### Prompt
Where a line below includes the word "Chando", copy that line.

### Supplied data

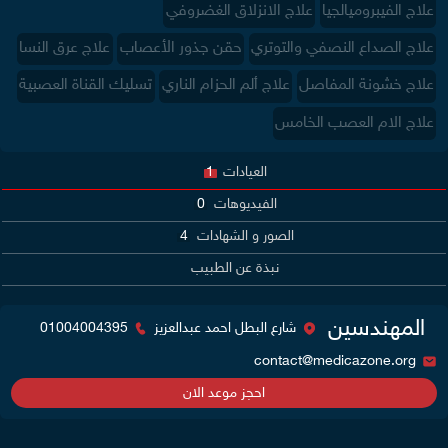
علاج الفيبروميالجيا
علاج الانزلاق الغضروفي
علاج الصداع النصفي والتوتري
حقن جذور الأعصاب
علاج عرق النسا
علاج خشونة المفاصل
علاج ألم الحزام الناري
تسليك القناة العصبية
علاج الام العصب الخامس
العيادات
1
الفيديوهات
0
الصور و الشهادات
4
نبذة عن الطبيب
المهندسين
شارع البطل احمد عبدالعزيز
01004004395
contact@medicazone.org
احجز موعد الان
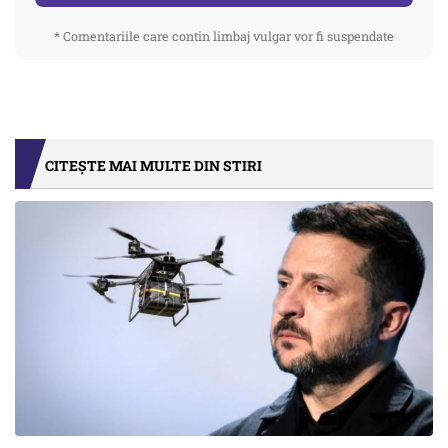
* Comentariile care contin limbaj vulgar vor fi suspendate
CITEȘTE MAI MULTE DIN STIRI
--
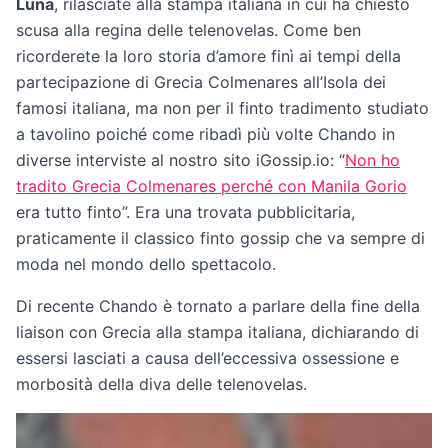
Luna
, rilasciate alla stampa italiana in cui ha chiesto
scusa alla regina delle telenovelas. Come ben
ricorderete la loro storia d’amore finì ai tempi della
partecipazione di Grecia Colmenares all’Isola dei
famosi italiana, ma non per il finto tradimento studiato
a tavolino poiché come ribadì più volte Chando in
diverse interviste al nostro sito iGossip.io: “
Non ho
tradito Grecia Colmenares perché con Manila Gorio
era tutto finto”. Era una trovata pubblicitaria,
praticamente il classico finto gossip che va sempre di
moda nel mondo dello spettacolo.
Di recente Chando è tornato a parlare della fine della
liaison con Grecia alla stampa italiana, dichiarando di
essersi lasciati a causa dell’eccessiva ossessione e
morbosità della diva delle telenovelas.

### Result for this task
a tavolino poiché come ribadì più volte Chando in
Di recente Chando è tornato a parlare della fine della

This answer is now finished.